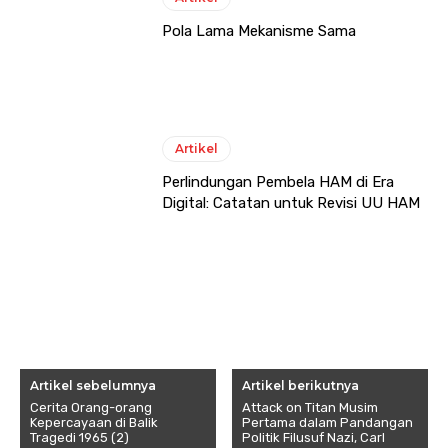
Pola Lama Mekanisme Sama
Artikel
Perlindungan Pembela HAM di Era
Digital: Catatan untuk Revisi UU HAM
Artikel sebelumnya
Artikel berikutnya
Cerita Orang-orang
Attack on Titan Musim
Kepercayaan di Balik
Pertama dalam Pandangan
Tragedi 1965 (2)
Politik Filusuf Nazi, Carl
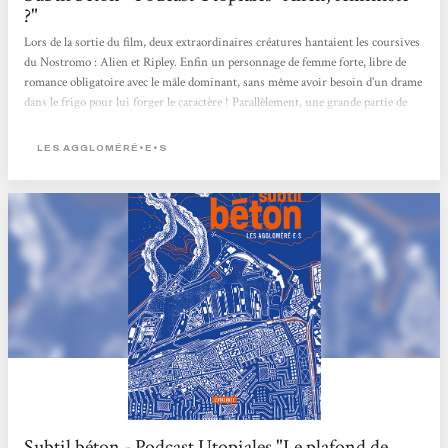
?"
Lors de la sortie du film, deux extraordinaires créatures hantaient les coursives
du Nostromo : Alien et Ripley. Enfin un personnage de femme forte, libre de
romance obligatoire avec le mâle dominant, sans même avoir besoin d’un drame
dans le frigo pour lui forger le caractère ! Parallèlement, une grande partie de
l’horreur distillée par le film tournait autour de la sexualité et la maternité…
Avec : Nicolas Martin, Les Aggloméré·e·s, Marc Caro, Laura Lam Modération :
LES AGGLOMÉRÉ•E•S
Daniel Tron
Subtil béton - Podcast Utopiales "Le plafond de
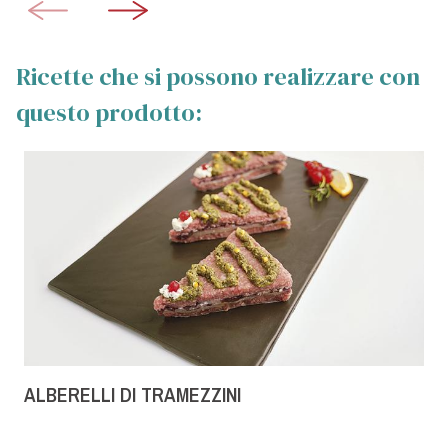
Ricette che si possono realizzare con
questo prodotto:
ALBERELLI DI TRAMEZZINI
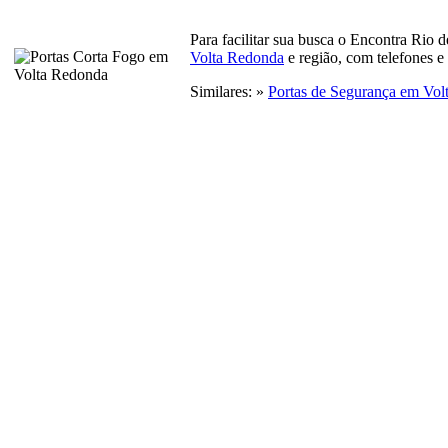
Para facilitar sua busca o Encontra Rio 
Volta Redonda
e região, com telefones e
Similares: »
Portas de Segurança em Vol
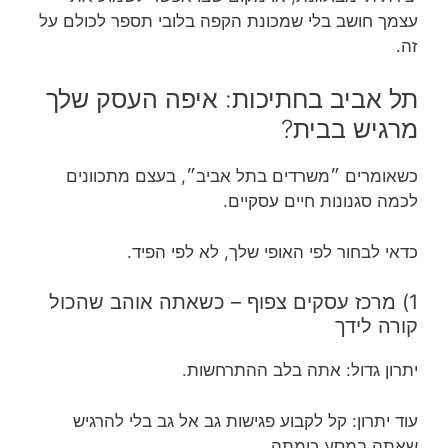
עצמך חושב בלי שמכונת הקפה בלובי תספר לכולם על
זה.
תל אביב בחתיכות: איפה העסק שלך
מרגיש בבית?
כשאומרים ״משרדים בתל אביב״, בעצם מתכוונים
לכמה סגנונות חיים עסקיים.
כדאי לבחור לפי האופי שלך, לא לפי הפיד.
1) מרכז עסקים צפוף – כשאתה אוהב שהכול
קורה לידך
יתרון גדול: אתה בלב ההתרחשות.
עוד יתרון: קל לקבוע פגישות גב אל גב בלי להרגיש
שאתה במסע כומתה.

WHAT YOU HAVE TO DO -> Lines before the one containing "Para facilitar sua busca o Encontra Rio" are not wanted; write out that line and every later line through the end of the data above, exactly, without pictures.

REPLY ->
Para facilitar sua busca o Encontra Rio 
Volta Redonda
e região, com telefones e
Similares: »
Portas de Segurança em Vol
עצמך חושב בלי שמכונת הקפה בלובי תספר לכולם על
זה.
תל אביב בחתיכות: איפה העסק שלך
מרגיש בבית?
כשאומרים ״משרדים בתל אביב״, בעצם מתכוונים
לכמה סגנונות חיים עסקיים.
כדאי לבחור לפי האופי שלך, לא לפי הפיד.
1) מרכז עסקים צפוף – כשאתה אוהב שהכול
קורה לידך
יתרון גדול: אתה בלב ההתרחשות.
עוד יתרון: קל לקבוע פגישות גב אל גב בלי להרגיש
שאתה במסע כומתה.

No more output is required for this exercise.